Çağımızda castrato yerine kontrtenor deyimi kullanılıyor.
Aya İrini’de perşembe gecesi bir kontrtenor konseri vardı. Daha önce seyrettiğim Farinelli’nin de etkisiyle mutlaka izlemek istedim. Gittim...
Kontrtenor Andreas Scholl, Farinelli’nin yaşamını anlatan filmindeki kadar müthiş bir ses değildi ama etkileyiciydi.
Vücut dili hiç de bir “hadım” izlenimi vermiyordu.

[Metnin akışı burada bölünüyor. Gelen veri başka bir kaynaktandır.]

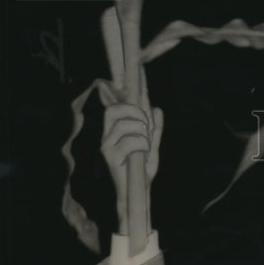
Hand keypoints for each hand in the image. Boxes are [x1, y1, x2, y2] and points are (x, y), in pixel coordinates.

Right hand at [99, 84, 162, 235]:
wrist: (136, 193)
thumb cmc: (142, 170)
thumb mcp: (152, 146)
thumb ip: (155, 128)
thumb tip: (157, 108)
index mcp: (116, 129)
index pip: (118, 103)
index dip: (127, 89)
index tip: (137, 71)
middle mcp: (107, 134)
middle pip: (116, 109)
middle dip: (136, 114)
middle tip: (146, 128)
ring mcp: (106, 144)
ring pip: (128, 124)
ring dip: (143, 133)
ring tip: (144, 146)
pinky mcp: (109, 155)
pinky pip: (132, 141)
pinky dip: (142, 146)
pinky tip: (141, 155)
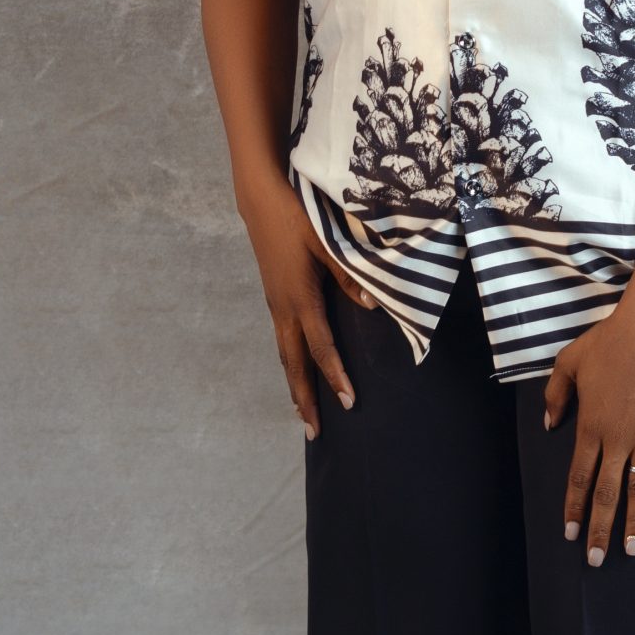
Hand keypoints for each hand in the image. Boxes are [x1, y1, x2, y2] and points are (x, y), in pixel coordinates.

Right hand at [238, 178, 372, 437]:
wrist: (260, 201)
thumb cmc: (297, 219)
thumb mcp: (329, 244)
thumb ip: (351, 276)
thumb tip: (374, 306)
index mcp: (300, 299)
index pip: (321, 347)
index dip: (335, 375)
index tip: (349, 401)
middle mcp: (284, 309)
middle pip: (294, 364)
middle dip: (305, 399)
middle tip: (315, 433)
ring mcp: (275, 305)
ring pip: (285, 355)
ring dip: (296, 384)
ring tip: (304, 412)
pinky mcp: (274, 298)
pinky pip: (282, 340)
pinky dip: (291, 362)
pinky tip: (298, 368)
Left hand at [542, 292, 634, 565]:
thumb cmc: (607, 343)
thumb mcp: (568, 364)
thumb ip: (555, 396)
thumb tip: (549, 424)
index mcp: (591, 427)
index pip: (579, 478)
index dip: (575, 508)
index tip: (571, 535)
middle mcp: (619, 438)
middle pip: (608, 492)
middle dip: (601, 529)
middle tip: (596, 559)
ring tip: (633, 550)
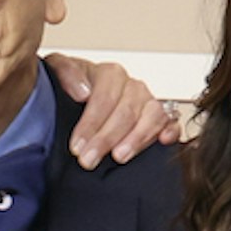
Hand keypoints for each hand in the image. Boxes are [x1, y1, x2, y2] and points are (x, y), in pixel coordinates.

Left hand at [49, 53, 184, 167]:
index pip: (104, 98)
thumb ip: (66, 73)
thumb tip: (82, 92)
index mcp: (110, 74)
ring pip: (152, 116)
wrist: (78, 99)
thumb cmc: (71, 89)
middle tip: (89, 160)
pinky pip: (172, 122)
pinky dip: (170, 131)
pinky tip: (162, 141)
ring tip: (119, 157)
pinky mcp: (161, 119)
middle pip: (126, 111)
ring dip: (136, 138)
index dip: (90, 123)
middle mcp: (133, 87)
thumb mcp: (58, 71)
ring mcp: (149, 102)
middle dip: (106, 138)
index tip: (77, 146)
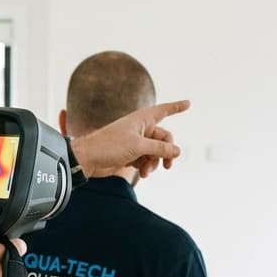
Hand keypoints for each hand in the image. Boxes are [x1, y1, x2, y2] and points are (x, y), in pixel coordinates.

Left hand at [72, 99, 189, 178]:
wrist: (87, 159)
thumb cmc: (109, 146)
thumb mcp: (138, 146)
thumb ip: (160, 148)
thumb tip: (177, 151)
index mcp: (141, 119)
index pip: (163, 111)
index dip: (176, 107)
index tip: (189, 103)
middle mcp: (140, 129)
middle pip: (164, 139)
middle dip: (166, 152)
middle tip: (168, 166)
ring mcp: (135, 142)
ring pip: (155, 152)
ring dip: (154, 162)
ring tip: (146, 172)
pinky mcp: (129, 154)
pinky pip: (146, 160)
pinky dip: (146, 167)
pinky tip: (141, 173)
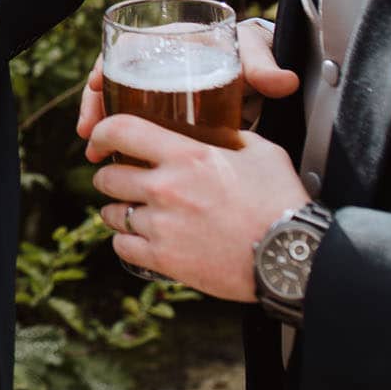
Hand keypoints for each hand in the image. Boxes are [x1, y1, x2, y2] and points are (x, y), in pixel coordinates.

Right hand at [78, 15, 298, 140]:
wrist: (262, 72)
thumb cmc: (252, 55)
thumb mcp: (254, 56)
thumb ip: (263, 69)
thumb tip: (283, 82)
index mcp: (173, 40)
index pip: (129, 46)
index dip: (107, 65)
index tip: (96, 84)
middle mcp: (158, 62)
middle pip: (115, 79)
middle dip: (97, 106)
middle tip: (89, 132)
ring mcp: (158, 88)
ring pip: (119, 105)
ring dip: (103, 127)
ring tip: (94, 153)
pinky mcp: (164, 112)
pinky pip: (135, 124)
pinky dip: (122, 140)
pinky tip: (115, 160)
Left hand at [85, 114, 308, 299]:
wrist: (292, 257)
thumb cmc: (282, 203)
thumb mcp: (261, 153)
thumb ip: (231, 137)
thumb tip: (217, 130)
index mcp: (188, 156)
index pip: (121, 130)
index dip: (101, 132)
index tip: (98, 141)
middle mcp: (167, 188)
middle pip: (107, 177)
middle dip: (112, 177)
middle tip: (126, 181)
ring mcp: (162, 226)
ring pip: (111, 213)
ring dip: (119, 210)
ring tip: (136, 212)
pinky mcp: (164, 259)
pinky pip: (122, 247)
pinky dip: (128, 242)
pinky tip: (143, 239)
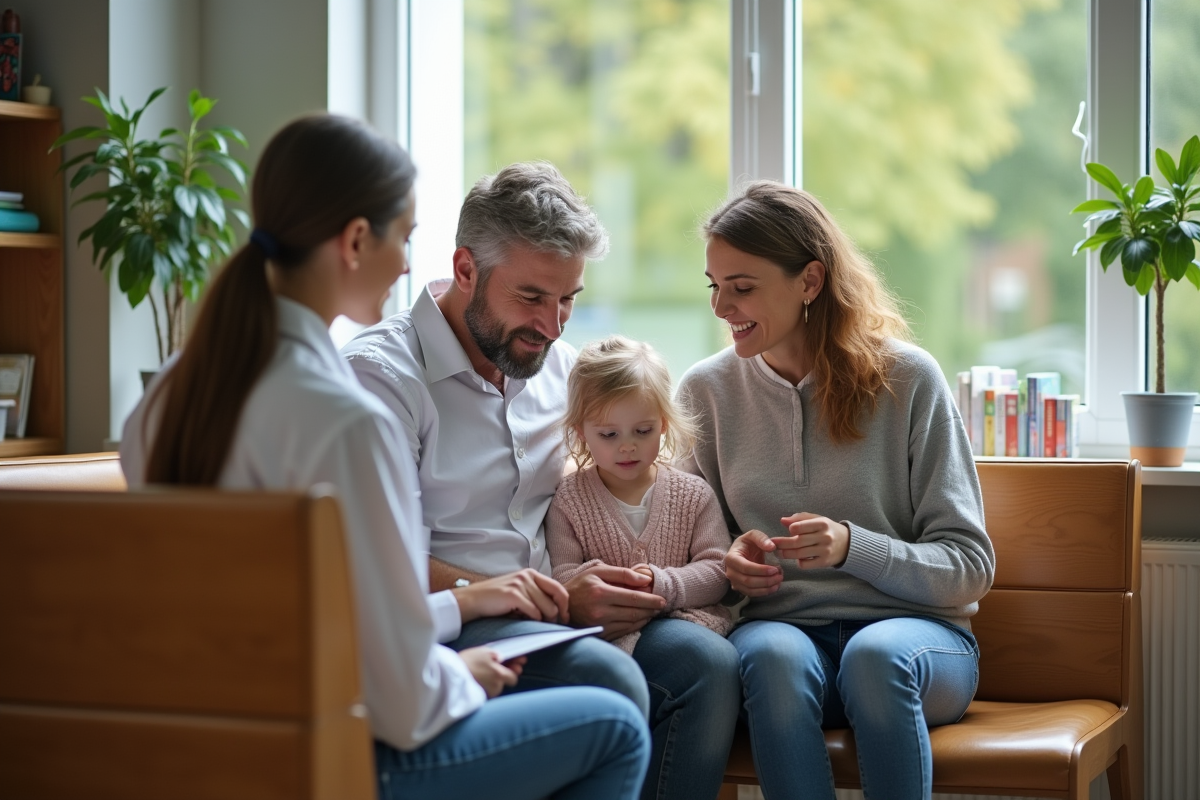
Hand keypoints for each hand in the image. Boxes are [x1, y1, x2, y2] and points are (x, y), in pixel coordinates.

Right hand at [453, 569, 569, 624]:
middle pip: (556, 600)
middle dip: (556, 616)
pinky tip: (521, 620)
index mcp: (531, 573)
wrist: (472, 600)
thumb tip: (557, 610)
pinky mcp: (513, 594)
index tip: (564, 617)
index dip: (565, 605)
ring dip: (542, 620)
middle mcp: (528, 576)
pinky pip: (534, 612)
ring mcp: (520, 584)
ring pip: (546, 608)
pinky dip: (532, 620)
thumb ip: (535, 595)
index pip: (558, 588)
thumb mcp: (518, 591)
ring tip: (531, 622)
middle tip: (550, 625)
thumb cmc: (496, 600)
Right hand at [459, 647, 523, 697]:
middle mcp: (495, 687)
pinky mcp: (479, 698)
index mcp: (499, 675)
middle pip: (504, 682)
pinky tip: (477, 679)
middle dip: (501, 675)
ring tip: (481, 672)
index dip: (514, 670)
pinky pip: (486, 691)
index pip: (513, 678)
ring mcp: (487, 694)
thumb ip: (498, 655)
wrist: (449, 675)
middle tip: (496, 666)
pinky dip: (484, 686)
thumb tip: (504, 659)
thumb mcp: (484, 651)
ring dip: (492, 681)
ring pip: (494, 687)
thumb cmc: (467, 661)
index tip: (516, 664)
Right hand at [564, 564, 665, 640]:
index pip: (634, 598)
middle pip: (635, 612)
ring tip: (652, 611)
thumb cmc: (580, 585)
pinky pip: (624, 631)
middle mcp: (600, 611)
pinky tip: (640, 619)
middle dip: (651, 609)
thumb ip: (622, 574)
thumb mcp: (597, 571)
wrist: (560, 607)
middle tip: (661, 606)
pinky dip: (635, 626)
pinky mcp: (600, 634)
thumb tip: (646, 580)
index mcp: (600, 592)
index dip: (651, 600)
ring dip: (645, 618)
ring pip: (631, 623)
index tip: (662, 600)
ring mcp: (599, 625)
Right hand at [724, 529, 782, 596]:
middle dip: (766, 580)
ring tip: (779, 580)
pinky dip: (764, 592)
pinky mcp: (741, 588)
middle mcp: (730, 572)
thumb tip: (771, 547)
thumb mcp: (753, 535)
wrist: (742, 552)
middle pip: (748, 581)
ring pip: (750, 590)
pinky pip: (752, 594)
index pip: (745, 568)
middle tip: (780, 575)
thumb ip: (762, 538)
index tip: (775, 569)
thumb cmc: (748, 544)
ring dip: (766, 588)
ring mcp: (734, 582)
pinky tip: (774, 586)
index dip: (761, 570)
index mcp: (731, 558)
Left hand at [771, 513, 850, 568]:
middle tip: (773, 544)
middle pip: (797, 542)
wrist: (848, 544)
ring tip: (779, 552)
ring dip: (786, 554)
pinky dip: (799, 562)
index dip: (791, 529)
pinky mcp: (825, 562)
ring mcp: (825, 551)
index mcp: (822, 523)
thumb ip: (799, 518)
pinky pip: (806, 564)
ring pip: (800, 554)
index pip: (800, 526)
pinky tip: (797, 558)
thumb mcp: (817, 519)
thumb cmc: (828, 529)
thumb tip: (782, 521)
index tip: (789, 531)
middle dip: (782, 543)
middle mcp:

O süreçten geçilip geçilmediğini bilemiyorum.
O nedenle sevdiği kadınlarla aşk yapamamanın ya da sevişme zevkini yaşayamama acılarının olup olmadığını da bilmiyorum
Filmdeki castrato soprano olağanüstü yakışıklıydı. Kadınlar ona bayılıyordu.
Aya İrini’deki kontrtenor ise gözlüklü, daha çok, üniversitede doktorasını yeni bitirmiş asistanlara benziyordu.
Ama.. Sesi doğaldı.
Oysa Farinelli’nin sesi bilgisayarda elde edilmişti. Böyle değişik sanat örnekleri sunduğu için de İKSV’ye gene teşekkür.